▶ **Your objective**: Every line of the material that mentions the word "down" should be copied out.

▶ **Task data**:
+ + + + +

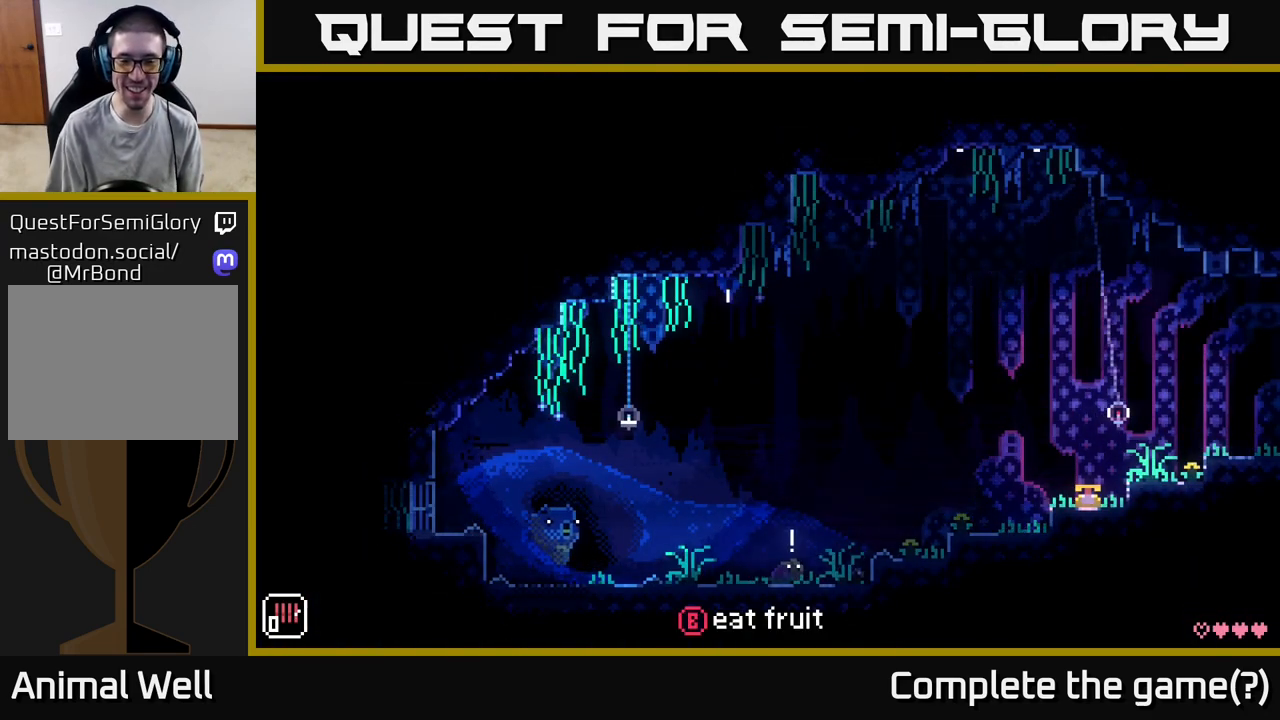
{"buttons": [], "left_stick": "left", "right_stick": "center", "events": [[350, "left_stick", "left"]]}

+ + + + +

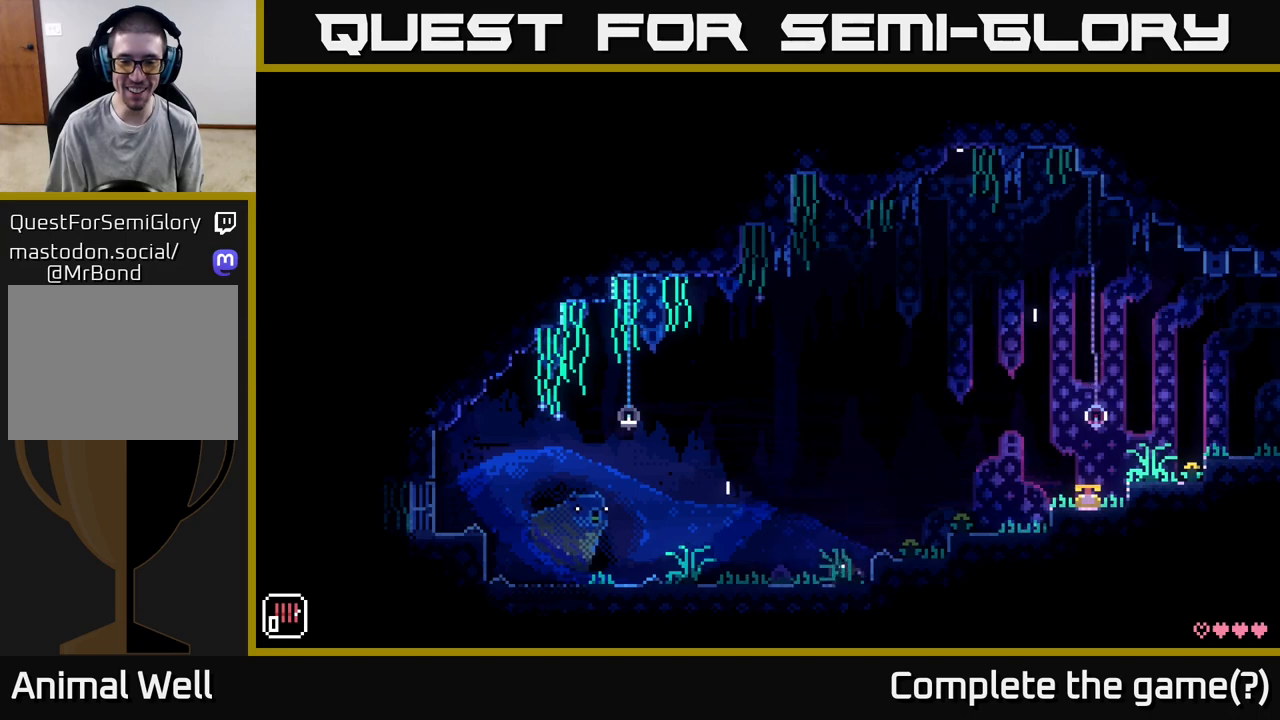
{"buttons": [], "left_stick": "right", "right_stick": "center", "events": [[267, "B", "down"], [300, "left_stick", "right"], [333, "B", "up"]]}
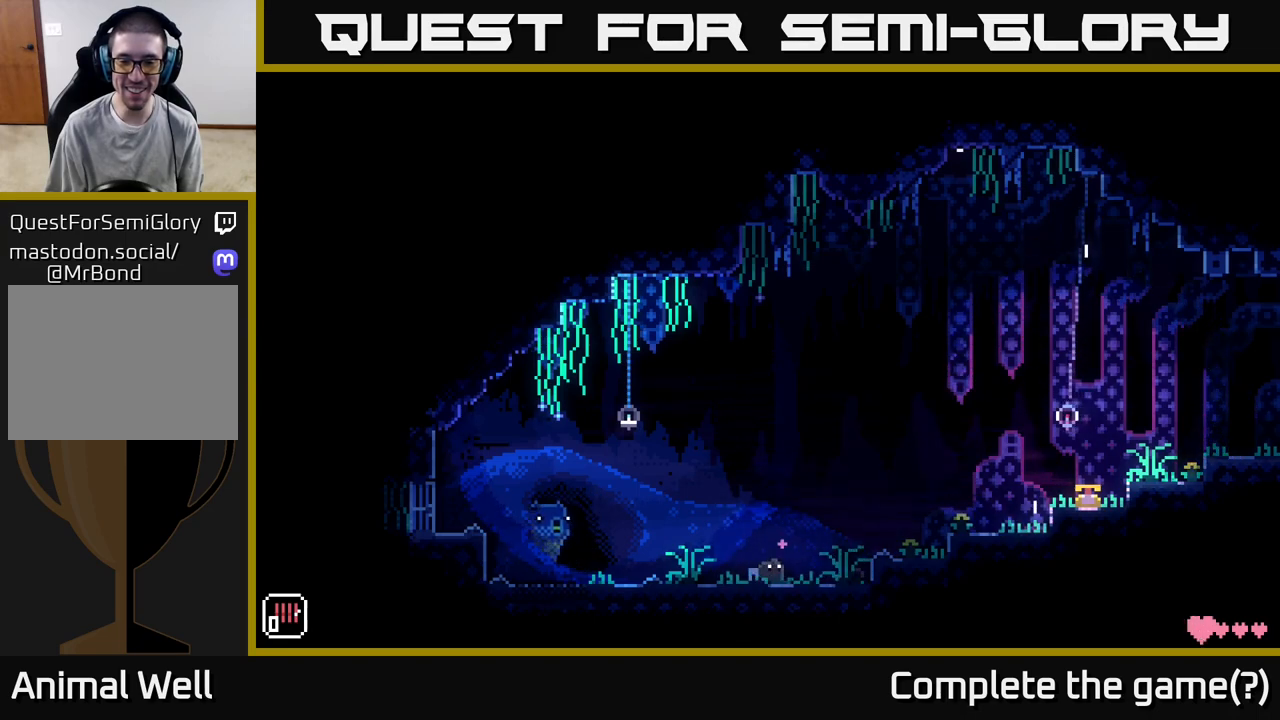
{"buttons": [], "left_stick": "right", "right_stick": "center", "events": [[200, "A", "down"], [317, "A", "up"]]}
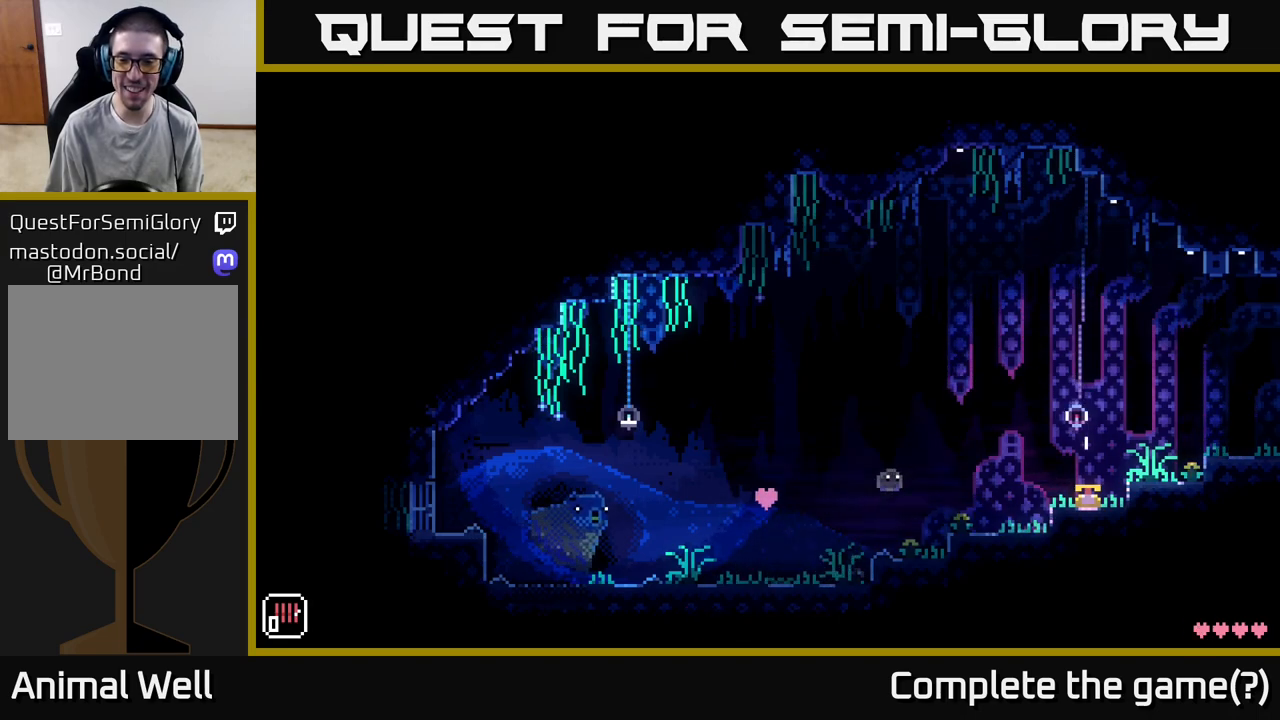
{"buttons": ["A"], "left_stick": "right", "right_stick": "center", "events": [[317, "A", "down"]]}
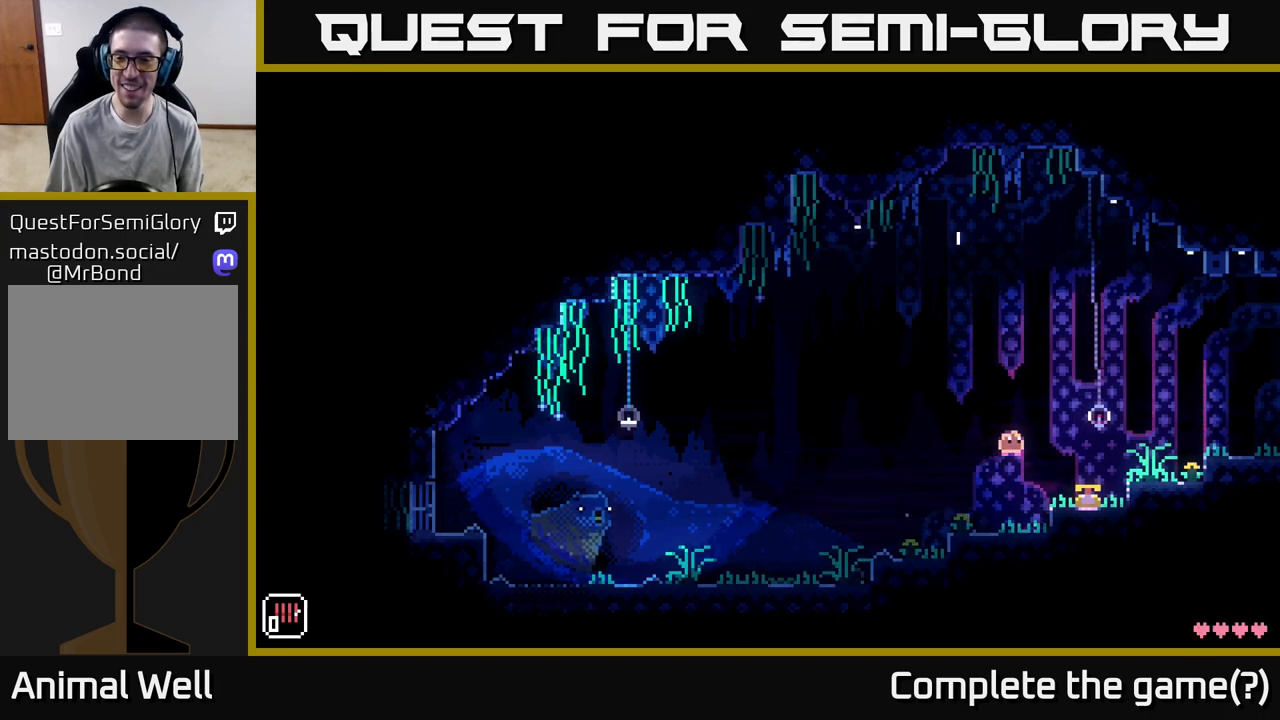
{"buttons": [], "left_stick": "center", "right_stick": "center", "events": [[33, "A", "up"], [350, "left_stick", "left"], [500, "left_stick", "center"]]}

+ + + + +

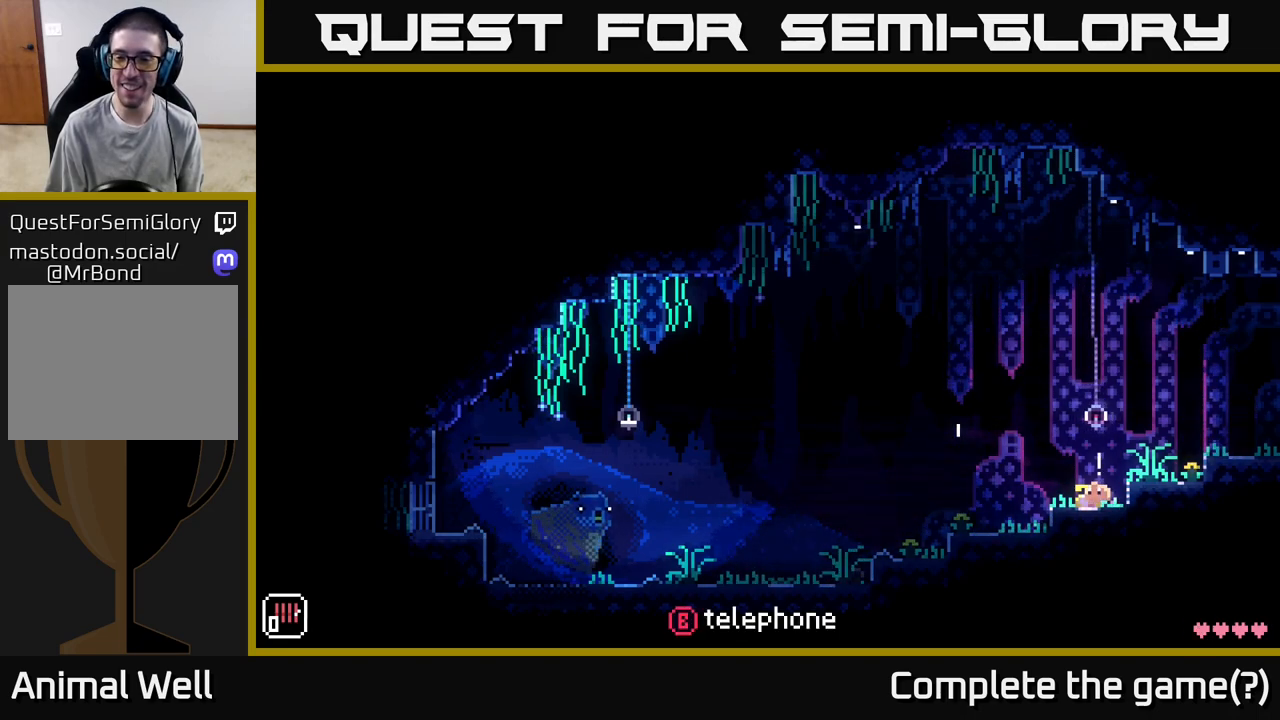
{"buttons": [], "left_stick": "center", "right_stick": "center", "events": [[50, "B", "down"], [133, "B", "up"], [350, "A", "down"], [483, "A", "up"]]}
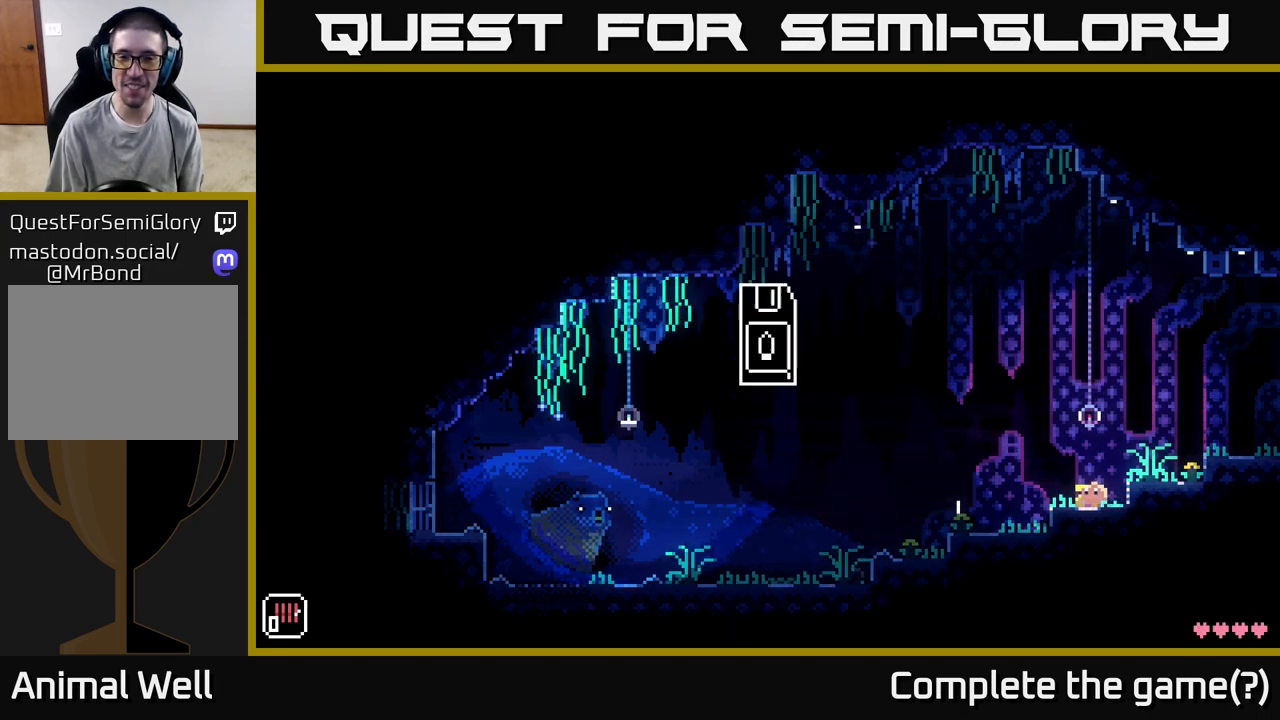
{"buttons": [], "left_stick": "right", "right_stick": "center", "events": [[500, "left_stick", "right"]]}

+ + + + +

▶ **Result**:
{"buttons": [], "left_stick": "right", "right_stick": "center", "events": [[267, "B", "down"], [300, "left_stick", "right"], [333, "B", "up"]]}
{"buttons": [], "left_stick": "right", "right_stick": "center", "events": [[200, "A", "down"], [317, "A", "up"]]}
{"buttons": ["A"], "left_stick": "right", "right_stick": "center", "events": [[317, "A", "down"]]}
{"buttons": [], "left_stick": "center", "right_stick": "center", "events": [[50, "B", "down"], [133, "B", "up"], [350, "A", "down"], [483, "A", "up"]]}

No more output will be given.